Welcome to WebmasterWorld Guest from 3.209.80.87

Forum Moderators: Ocean10000 & phranque

ERR CONNECTION RESET for some users

     
12:14 am on Aug 3, 2019 (gmt 0)

New User

joined:Aug 3, 2019
posts: 7
votes: 0


I have a website on Centos 7.4 running Apache 2.4.6
Recently I'm getting some users unable to view the site. On trying to load any page they instantly get an ERR_CONNECTION_RESET and the page does not load.

I managed to recreate this using my 4G (mobile network) connection on my phone, when I use WIFI on my phone the site works fine.

Any suggestions for things I could check which could be causing this?

I use mod_ssl with virtual hosts if that's relevant.

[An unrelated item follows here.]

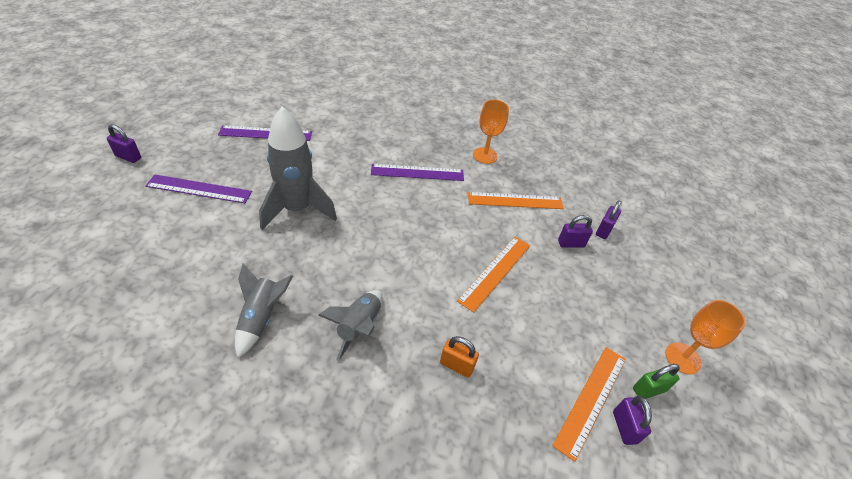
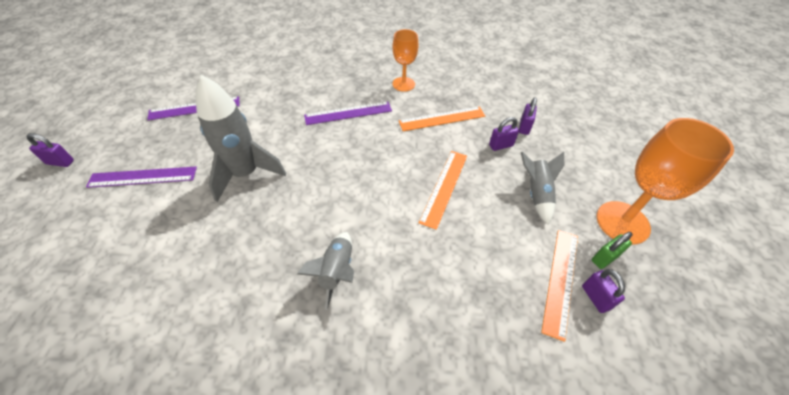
camera: 10 degrees left, 5 degrees up
(261, 318) = (240, 288): grey rocket -> grey rocket (536, 194)
(456, 365) = (436, 283): orange padlock -> none
(682, 358) = (622, 222): orange goblet -> orange goblet, size x1.66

I cannot find anything in any error logs relating to this error.
10:59 am on Aug 3, 2019 (gmt 0)

Senior Member

WebmasterWorld Senior Member Top Contributors Of The Month

joined:Nov 13, 2016
posts:1194
votes: 285


ERR_CONNECTION_RESET is a rather loose error , because it can come from the server, the client, or anything between :). That being said, usually, client are getting this error when the browser receives the FIN packet (FIN = Finish), without having receive the "content". As the name stands, the FIN packet is the indicator that the connection is finished, and "in theory", that all the data (content) packets have been sent. I would think this is most of time due to bad network connection, causing lost packets "unrecoverable". In theory, when the browser detects missing packets, it tells the server, to send them again, but if the communication is bad, the server might not receive the message, etc etc... So I would think that, in your case, these users are suffering from network issue. This might be temporary. Try to see if these users are using the same ISP, are located in a given area, etc... check if it happens often, always, rarely. You can also try to do trace routes to your server, from different location, to try to see if there is peering problems.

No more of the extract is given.